Durch das Motoren hat sich der Motor so angehört, als ob der Diesel Filter zu wechseln, wäre, daher haben wir einen der redundanten Filter getauscht, zur Sicherheit, nachdem was im Mittelmeer schon alles passiert ist. Wir ist gut, die Männer natürlich.

Damit man die ruhige Zeit sinnvoll nutzt, probiert Andi sich an Astronavigation. Es ist ein komplexes Rechenschema, die Genauigkeit, die wir bräuchten um damit unser Ziel zu finden, erreichen wir nicht. Aber es bleibt ja noch Zeit zum Üben.

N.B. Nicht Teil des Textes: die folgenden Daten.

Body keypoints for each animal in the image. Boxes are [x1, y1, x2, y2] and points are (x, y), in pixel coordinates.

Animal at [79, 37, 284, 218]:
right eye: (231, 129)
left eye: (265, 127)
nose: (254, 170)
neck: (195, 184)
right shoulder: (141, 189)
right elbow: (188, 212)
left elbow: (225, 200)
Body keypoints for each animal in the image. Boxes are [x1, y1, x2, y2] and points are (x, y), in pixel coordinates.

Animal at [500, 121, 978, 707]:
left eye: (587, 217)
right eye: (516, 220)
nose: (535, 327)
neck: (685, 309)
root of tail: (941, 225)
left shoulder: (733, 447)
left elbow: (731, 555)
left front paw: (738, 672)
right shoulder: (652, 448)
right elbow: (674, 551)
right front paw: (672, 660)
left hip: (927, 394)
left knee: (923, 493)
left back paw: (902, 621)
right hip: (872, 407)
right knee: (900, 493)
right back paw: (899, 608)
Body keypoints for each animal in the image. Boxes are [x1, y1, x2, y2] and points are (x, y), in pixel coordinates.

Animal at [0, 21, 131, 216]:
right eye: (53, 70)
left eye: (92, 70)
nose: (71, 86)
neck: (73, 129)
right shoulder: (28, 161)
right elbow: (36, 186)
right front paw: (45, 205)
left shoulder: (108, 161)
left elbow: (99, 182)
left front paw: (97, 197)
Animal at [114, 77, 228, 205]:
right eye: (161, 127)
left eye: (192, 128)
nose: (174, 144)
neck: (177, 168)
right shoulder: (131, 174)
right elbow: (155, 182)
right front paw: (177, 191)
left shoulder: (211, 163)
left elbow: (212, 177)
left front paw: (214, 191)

Wir hoffen, dass unser Wetterfrosch recht hat und dass wir in ca 300 Meilen wieder Wind haben. So ist es auf Dauer öde, wir wollen ja Segeln!

11.5.2026
In der Zwischenzeit hat Alex einen weiteren Mahi Mahi gefangen, noch größer als der erste. Er hat ziemlich gekämpft. Wir haben den Code Zero gesetzt und sind damit ein bisschen gesegelt. Einen Tag nämlich gestern hatten wir guten Wind, heute wieder sehr wenig. Simon schreibt uns täglich auf seine sehr amüsante englische Art, dass es weiter keinen Wind geben wird und vertröstet uns auf irgendwann später.

Um uns die Zeit zu vertreiben waren wir mehrmals schwimmen, herrlich ist das Wasser uns viel wärmer als erwartet. Und natürlich mussten Peter und Andi OHell spielen lernen das Wassermannsche Familienspiel, das wir von Lidwina gelernt haben. Nicht zu vergessen kümmern wir uns um herrliches Essen jeden Abend, mit frischem Fisch ist das auch leicht.
Gestern zum Muttertag haben sich meine Buben ganz lieb gemeldet. Es geht Ihnen in Zürich ganz wunderbar, wir hoffen, dass sie auch studieren! An Bord fehlen sie uns schon, so schön war die gemeinsame Zeit hier auf der Vision.
Das Wetter ist etwas kühler geworden aber immer noch heiss. In der Nacht merken wir, dass wir doch auch Richtung Norden fahren. Wir hoffen in den nächsten Tagen weiter auf Wind!